• Instruction: Look through the data below and say how many of its lines contain "wire", adding nothing else.

───── Exercise data

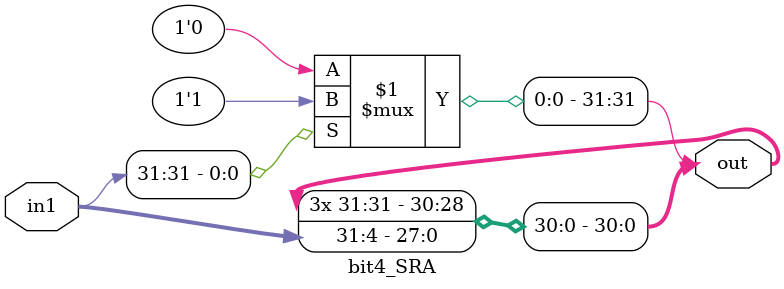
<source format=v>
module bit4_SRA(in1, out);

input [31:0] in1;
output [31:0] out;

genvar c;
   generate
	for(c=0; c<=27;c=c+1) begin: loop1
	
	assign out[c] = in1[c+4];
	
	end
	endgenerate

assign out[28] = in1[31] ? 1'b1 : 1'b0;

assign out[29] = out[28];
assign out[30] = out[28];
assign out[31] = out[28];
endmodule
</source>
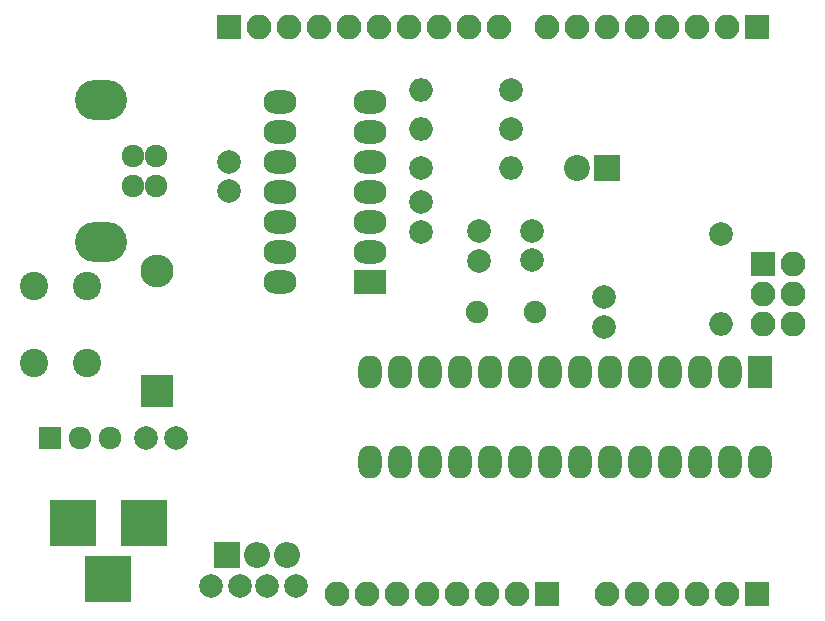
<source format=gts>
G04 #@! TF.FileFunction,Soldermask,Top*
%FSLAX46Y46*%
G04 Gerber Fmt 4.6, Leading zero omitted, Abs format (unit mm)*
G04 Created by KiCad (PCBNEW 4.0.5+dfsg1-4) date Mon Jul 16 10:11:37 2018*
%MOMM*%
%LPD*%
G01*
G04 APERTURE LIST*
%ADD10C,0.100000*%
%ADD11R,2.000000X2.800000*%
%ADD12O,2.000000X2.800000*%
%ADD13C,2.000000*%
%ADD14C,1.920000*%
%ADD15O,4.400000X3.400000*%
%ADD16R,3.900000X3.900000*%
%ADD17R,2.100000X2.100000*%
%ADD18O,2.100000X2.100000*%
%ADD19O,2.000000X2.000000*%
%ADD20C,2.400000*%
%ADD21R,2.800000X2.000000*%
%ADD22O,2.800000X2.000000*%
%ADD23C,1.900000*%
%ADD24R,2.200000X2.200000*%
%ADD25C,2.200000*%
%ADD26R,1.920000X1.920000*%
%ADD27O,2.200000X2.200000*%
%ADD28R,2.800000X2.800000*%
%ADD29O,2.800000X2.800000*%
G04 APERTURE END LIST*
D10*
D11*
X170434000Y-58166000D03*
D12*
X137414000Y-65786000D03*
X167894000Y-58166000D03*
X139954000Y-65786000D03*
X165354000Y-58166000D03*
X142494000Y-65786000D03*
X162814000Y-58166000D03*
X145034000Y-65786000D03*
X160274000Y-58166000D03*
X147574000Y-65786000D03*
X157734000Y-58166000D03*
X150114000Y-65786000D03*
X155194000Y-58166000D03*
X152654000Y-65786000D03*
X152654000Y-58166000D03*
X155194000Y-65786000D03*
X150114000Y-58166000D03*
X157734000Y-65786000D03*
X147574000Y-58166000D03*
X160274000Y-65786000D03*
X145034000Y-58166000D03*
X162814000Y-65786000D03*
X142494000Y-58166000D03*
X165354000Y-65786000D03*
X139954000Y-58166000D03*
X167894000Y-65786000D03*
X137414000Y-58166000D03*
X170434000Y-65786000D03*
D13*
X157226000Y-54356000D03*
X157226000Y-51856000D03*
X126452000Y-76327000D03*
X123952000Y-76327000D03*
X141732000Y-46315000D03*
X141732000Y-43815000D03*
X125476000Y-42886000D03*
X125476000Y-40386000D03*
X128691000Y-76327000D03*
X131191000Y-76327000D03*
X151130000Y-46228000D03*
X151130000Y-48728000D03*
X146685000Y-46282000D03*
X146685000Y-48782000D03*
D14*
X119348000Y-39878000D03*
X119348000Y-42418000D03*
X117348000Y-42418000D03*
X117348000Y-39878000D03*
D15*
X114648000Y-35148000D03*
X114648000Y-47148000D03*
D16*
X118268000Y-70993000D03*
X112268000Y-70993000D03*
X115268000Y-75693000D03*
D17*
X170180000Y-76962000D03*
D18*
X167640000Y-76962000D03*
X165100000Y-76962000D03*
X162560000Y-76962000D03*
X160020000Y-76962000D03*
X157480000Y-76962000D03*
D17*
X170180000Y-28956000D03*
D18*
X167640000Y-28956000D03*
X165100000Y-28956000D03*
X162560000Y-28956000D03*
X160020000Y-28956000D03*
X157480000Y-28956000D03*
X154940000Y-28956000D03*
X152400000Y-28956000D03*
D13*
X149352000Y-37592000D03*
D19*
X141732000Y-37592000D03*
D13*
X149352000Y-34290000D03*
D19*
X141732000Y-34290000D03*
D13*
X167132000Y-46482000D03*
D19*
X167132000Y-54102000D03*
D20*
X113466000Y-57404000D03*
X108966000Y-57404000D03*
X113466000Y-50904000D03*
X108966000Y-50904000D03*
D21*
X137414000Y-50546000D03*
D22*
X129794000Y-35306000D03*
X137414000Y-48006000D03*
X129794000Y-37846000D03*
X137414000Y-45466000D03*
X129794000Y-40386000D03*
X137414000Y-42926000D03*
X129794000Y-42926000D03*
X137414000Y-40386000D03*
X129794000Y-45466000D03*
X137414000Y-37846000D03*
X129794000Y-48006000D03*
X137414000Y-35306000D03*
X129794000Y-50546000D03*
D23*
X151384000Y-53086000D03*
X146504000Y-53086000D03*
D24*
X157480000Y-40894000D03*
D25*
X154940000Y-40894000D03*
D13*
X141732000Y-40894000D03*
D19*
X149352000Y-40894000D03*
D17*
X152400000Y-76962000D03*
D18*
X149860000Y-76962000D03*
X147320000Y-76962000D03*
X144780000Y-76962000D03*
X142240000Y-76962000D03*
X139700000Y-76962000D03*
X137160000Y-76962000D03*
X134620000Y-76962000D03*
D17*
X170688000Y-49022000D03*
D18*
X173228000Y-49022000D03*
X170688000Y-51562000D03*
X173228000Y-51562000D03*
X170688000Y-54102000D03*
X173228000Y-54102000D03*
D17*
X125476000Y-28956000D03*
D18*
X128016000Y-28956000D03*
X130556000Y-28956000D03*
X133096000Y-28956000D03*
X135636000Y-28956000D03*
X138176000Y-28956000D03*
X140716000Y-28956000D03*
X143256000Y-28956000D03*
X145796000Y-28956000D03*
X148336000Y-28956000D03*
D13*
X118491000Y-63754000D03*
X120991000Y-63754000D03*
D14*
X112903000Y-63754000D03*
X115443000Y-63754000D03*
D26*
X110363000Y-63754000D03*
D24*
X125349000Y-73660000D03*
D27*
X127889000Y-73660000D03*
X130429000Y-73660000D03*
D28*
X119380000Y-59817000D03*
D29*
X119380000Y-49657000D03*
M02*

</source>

──────────
───── Exercise data

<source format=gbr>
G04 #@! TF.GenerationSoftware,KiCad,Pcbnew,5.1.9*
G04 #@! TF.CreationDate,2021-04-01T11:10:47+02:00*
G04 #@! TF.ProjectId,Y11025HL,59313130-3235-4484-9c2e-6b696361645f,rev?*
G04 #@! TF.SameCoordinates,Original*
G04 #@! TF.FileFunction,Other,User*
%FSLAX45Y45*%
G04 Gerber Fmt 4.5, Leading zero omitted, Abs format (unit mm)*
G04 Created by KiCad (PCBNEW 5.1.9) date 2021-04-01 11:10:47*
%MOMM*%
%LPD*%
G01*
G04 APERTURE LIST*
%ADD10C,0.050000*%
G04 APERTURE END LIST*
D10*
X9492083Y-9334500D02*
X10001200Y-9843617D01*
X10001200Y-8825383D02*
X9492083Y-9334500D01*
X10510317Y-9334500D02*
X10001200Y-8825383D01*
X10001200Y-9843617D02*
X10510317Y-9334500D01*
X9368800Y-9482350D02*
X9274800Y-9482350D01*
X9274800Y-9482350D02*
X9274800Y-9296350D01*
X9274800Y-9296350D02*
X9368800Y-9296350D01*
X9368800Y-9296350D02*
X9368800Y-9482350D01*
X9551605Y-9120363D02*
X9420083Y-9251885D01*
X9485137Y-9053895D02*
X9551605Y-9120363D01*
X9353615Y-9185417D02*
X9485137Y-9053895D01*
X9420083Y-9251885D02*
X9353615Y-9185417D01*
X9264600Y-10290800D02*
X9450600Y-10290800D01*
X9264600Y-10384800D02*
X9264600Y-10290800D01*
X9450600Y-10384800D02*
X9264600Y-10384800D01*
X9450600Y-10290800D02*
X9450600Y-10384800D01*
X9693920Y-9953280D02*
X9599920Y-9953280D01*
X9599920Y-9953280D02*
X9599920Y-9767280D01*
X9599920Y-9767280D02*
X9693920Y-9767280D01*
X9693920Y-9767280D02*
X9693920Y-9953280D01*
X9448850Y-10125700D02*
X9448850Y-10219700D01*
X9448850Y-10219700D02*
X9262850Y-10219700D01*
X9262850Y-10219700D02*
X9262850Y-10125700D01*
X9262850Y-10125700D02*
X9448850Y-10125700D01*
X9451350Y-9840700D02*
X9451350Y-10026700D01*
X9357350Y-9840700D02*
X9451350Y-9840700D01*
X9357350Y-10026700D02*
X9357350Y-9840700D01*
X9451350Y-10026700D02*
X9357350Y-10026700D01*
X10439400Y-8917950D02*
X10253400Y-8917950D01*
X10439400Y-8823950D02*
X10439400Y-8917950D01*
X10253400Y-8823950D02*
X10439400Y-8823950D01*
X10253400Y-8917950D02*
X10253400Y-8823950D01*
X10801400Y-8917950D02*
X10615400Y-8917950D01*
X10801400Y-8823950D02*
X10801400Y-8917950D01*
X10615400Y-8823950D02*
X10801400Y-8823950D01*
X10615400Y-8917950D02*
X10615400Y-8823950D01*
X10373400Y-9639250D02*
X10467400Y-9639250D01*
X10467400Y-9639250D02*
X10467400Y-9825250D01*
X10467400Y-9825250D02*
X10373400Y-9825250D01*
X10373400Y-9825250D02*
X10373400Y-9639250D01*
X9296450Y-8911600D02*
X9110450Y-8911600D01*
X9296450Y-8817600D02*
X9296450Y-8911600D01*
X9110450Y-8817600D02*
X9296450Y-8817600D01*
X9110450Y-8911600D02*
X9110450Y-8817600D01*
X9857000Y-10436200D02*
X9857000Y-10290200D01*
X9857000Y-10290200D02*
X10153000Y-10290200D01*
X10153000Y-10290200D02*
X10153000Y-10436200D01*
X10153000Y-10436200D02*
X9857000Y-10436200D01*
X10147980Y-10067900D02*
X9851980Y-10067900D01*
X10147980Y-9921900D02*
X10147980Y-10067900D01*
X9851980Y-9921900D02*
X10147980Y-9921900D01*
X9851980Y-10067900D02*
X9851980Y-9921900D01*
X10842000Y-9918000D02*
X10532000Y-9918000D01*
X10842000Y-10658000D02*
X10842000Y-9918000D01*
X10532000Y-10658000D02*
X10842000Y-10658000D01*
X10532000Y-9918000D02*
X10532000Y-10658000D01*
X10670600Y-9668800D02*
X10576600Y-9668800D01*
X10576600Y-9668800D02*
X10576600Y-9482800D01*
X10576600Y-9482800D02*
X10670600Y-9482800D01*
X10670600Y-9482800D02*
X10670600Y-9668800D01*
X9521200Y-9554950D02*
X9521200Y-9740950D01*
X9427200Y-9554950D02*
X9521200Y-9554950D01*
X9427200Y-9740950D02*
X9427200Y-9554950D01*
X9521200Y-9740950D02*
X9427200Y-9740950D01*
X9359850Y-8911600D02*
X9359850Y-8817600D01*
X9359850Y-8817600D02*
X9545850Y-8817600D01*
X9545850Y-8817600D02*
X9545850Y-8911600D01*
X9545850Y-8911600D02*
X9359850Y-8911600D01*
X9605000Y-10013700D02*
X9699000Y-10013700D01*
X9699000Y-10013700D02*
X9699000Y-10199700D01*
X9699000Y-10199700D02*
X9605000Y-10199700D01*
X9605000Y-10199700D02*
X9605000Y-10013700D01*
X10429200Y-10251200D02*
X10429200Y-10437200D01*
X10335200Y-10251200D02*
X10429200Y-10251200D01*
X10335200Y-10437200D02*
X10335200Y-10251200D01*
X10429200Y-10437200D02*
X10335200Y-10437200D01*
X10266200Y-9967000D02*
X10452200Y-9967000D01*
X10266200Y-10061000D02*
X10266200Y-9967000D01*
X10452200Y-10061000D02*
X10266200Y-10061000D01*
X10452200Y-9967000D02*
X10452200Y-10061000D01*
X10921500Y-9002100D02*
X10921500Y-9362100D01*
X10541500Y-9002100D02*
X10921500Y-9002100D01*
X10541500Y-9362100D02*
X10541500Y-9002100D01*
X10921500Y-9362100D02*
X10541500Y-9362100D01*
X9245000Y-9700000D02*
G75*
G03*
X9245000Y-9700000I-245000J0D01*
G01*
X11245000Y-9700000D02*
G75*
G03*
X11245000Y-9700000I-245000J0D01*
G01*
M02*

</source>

──────────
───── Exercise data

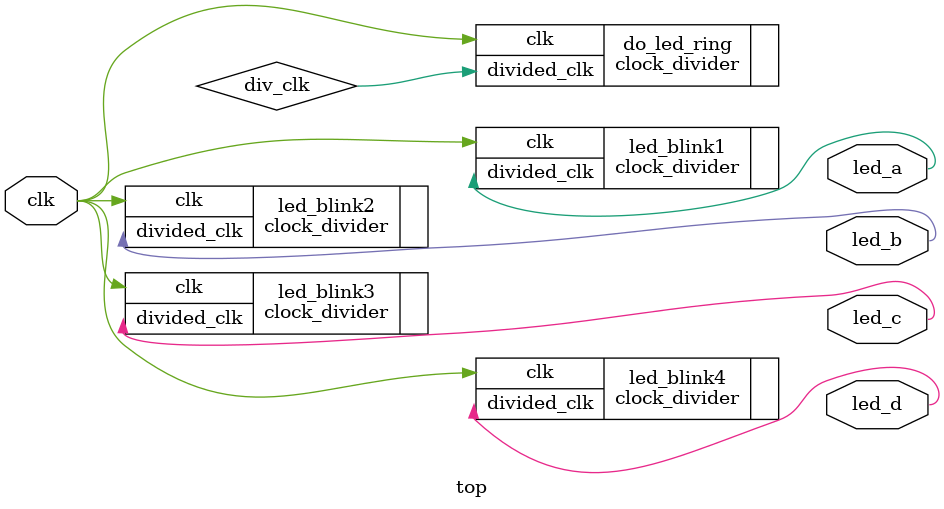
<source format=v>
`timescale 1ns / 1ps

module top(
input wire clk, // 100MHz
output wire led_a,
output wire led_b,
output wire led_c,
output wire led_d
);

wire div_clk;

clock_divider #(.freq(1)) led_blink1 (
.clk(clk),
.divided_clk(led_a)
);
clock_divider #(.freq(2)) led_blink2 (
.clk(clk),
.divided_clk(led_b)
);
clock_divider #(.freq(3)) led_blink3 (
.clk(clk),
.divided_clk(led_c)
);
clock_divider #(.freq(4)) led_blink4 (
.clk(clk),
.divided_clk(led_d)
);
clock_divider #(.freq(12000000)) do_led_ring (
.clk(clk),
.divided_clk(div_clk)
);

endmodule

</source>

──────────

• The answer: 6